**Problem statement**
Find the line containing "Maintain a calm and relaxed environment." in the entries below. Restate it and each line after it, word for word, up to and including the line containing "Consult Robert Koester’s".

**Material supplied**

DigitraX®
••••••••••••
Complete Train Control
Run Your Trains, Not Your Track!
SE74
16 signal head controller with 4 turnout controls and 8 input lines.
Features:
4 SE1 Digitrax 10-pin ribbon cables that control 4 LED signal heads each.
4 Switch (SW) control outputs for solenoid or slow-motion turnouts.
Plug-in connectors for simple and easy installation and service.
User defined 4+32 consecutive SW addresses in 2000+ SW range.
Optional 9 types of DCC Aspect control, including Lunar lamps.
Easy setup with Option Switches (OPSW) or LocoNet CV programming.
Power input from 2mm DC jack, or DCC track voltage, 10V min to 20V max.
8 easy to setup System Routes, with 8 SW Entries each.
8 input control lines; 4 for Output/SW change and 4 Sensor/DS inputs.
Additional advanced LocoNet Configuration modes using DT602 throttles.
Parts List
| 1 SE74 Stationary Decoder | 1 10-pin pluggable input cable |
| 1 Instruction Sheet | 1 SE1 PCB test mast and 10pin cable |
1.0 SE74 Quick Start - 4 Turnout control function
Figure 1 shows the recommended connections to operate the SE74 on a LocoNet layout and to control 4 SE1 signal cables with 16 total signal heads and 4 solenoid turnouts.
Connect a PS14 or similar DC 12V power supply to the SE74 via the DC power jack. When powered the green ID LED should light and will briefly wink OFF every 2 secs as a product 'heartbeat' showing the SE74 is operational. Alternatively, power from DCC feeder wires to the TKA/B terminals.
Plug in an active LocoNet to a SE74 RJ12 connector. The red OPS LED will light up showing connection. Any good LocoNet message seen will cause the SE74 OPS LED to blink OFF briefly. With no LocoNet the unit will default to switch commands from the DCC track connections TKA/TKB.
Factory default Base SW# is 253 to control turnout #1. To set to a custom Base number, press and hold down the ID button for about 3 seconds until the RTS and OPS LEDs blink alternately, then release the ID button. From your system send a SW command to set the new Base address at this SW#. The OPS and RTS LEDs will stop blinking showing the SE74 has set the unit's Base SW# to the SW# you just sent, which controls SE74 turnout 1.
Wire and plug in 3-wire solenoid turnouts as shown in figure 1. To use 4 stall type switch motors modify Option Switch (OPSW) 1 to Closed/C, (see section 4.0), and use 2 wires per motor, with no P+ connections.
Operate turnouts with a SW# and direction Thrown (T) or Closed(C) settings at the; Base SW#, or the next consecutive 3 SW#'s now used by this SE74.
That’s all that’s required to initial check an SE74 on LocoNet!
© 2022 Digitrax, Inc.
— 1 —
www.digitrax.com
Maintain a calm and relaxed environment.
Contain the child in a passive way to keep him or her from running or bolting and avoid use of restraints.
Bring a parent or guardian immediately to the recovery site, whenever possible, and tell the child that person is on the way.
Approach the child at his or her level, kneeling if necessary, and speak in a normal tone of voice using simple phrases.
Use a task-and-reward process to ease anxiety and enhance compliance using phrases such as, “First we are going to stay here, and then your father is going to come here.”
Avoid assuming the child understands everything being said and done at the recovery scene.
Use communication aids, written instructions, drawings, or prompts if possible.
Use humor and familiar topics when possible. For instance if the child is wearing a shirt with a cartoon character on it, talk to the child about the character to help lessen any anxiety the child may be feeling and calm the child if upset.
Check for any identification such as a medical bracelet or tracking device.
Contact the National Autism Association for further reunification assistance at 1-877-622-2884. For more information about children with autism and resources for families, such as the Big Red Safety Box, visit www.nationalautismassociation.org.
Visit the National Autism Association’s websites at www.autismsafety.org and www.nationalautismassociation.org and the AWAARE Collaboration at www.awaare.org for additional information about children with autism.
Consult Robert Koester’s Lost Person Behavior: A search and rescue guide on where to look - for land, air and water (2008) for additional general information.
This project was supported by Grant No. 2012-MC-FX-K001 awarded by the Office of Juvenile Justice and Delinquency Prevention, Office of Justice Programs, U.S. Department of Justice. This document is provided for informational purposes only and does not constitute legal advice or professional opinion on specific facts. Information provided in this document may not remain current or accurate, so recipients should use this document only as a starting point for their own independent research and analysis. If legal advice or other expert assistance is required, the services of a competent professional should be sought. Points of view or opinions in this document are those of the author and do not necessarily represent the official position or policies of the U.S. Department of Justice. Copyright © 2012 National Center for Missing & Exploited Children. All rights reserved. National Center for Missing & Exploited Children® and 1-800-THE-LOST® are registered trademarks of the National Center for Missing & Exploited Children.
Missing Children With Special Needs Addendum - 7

**Completed exercise**
Maintain a calm and relaxed environment.
Contain the child in a passive way to keep him or her from running or bolting and avoid use of restraints.
Bring a parent or guardian immediately to the recovery site, whenever possible, and tell the child that person is on the way.
Approach the child at his or her level, kneeling if necessary, and speak in a normal tone of voice using simple phrases.
Use a task-and-reward process to ease anxiety and enhance compliance using phrases such as, “First we are going to stay here, and then your father is going to come here.”
Avoid assuming the child understands everything being said and done at the recovery scene.
Use communication aids, written instructions, drawings, or prompts if possible.
Use humor and familiar topics when possible. For instance if the child is wearing a shirt with a cartoon character on it, talk to the child about the character to help lessen any anxiety the child may be feeling and calm the child if upset.
Check for any identification such as a medical bracelet or tracking device.
Contact the National Autism Association for further reunification assistance at 1-877-622-2884. For more information about children with autism and resources for families, such as the Big Red Safety Box, visit www.nationalautismassociation.org.
Visit the National Autism Association’s websites at www.autismsafety.org and www.nationalautismassociation.org and the AWAARE Collaboration at www.awaare.org for additional information about children with autism.
Consult Robert Koester’s Lost Person Behavior: A search and rescue guide on where to look - for land, air and water (2008) for additional general information.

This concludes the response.